The lineup was steady as the beat coming from Turner’s bass until the very beginning of this year when Bender, a self-employed business- and family man, decided to retire. That’s when they brought on Magana, a journeyman drummer who for years made a living playing the tequila-soaked clubs of Cancun. He eventually married, moved to his wife’s hometown of Fort Wayne and joined a number of local bands, including Nine, Rattlehead, Interfold and Truck Stop Cutie. When he heard Sum Morz were in need of a drummer, he jumped on the chance and hasn’t looked back.
“It’s a really good time,” said the stickman/UPS driver. “There’s so much variety, so much energy on stage and in practice.

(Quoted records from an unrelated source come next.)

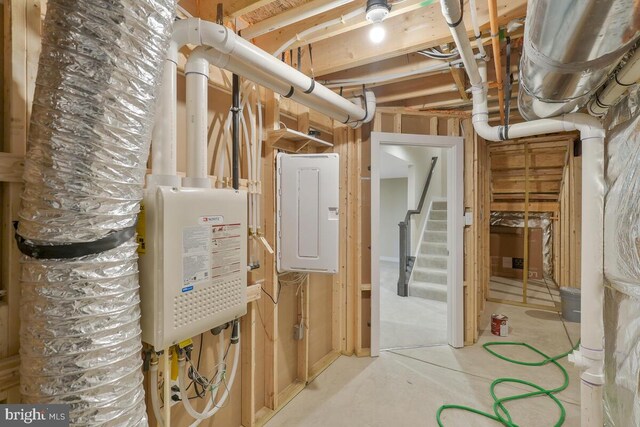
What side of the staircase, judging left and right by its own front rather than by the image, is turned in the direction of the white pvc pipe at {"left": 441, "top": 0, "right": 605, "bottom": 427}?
front

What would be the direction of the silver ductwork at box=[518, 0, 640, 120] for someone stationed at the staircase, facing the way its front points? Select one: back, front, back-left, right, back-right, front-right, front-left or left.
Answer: front

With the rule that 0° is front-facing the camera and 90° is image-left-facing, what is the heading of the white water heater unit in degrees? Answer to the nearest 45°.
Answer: approximately 315°

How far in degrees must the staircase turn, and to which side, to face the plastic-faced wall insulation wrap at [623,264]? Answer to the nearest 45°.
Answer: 0° — it already faces it

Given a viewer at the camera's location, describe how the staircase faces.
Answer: facing the viewer

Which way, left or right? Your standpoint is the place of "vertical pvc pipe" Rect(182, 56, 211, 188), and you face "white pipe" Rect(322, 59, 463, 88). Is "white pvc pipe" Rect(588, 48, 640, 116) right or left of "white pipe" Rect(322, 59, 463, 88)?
right

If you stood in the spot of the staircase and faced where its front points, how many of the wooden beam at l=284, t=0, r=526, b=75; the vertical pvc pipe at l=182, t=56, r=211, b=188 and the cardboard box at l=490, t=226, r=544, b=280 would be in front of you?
2

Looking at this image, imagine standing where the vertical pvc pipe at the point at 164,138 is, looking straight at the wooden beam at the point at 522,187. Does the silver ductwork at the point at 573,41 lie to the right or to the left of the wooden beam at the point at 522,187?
right

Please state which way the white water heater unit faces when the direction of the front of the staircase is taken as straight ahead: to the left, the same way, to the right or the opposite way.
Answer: to the left

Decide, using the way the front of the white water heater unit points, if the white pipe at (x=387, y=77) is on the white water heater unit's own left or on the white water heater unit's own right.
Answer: on the white water heater unit's own left

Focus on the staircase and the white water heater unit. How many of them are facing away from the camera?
0

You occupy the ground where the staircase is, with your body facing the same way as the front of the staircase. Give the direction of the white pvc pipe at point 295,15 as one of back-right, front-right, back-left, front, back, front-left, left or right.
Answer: front

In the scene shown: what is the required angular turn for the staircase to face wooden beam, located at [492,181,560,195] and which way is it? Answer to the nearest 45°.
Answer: approximately 135° to its left
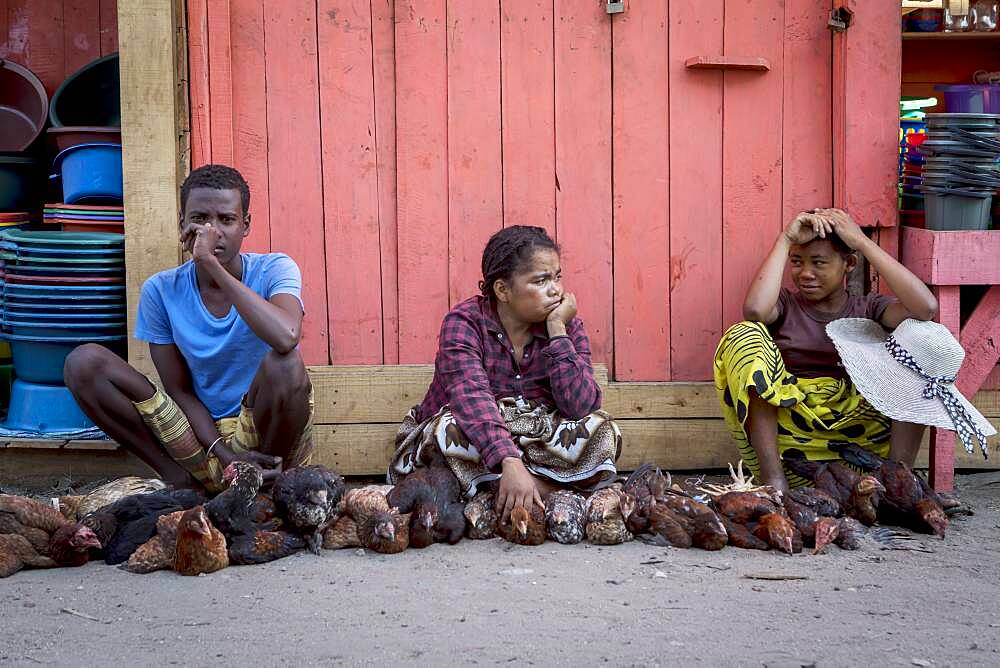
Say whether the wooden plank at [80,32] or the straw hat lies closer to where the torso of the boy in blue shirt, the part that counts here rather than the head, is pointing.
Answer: the straw hat

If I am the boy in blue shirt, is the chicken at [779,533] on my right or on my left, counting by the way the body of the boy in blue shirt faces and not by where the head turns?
on my left

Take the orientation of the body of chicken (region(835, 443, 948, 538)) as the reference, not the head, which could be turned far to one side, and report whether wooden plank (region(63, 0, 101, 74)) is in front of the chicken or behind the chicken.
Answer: behind

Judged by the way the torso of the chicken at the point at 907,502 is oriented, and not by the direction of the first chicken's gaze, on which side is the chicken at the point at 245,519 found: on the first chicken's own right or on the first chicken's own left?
on the first chicken's own right

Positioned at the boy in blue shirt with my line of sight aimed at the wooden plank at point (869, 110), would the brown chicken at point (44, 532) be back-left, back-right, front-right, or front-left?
back-right

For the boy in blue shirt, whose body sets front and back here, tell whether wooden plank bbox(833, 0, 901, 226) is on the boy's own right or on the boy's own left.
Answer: on the boy's own left

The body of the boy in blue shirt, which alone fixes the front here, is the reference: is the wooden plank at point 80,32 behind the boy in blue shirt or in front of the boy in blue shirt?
behind

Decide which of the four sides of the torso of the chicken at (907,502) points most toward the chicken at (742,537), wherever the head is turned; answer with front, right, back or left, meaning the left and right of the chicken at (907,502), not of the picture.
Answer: right

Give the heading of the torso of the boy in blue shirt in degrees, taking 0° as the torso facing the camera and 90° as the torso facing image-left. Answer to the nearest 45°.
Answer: approximately 0°

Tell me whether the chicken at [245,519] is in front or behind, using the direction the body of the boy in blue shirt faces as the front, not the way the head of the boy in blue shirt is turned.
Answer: in front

A lot of times I’ll have to leave practice because I have to get up early in the morning, not because I want to leave. I want to keep jamming. It’s that kind of band.”
It’s the kind of band that would spoof the song “Milkshake” with their own video about a young woman’s marshmallow bringing all the boys to the yard. It’s the kind of band that regularly rocks a host of local watering holes, including the Gin Mill and the Latch String, where fans pack the floor in support of both the band’s unique approach to cover tunes and their themed nights that celebrate everything from the 70s and 80s to Geek Pride.
The band is hoping to put out an album sometime this year. In the meantime they’ll keep perfecting their party approach to 80s and 90s alternative pop.
“We’re working on our wedding setlist, changing things here and there,” Hiatt said. “We get asked to do a lot of weddings, but we’re not exactly a kid-friendly band. You don’t want to bring Grandma to our shows. Well, I guess that depends on your grandma.”
If you’d like to catch Sum Morz soon, they’ll be at Martin’s Tavern in Garrett Friday, February 25 and the Latch String Friday, March 4, celebrating their anniversary with a little help from Sketch Bomb and Pop ‘N’ Fresh.
“You hear us and you want some more,” Stephens predicted. “We’re music that tastes good.”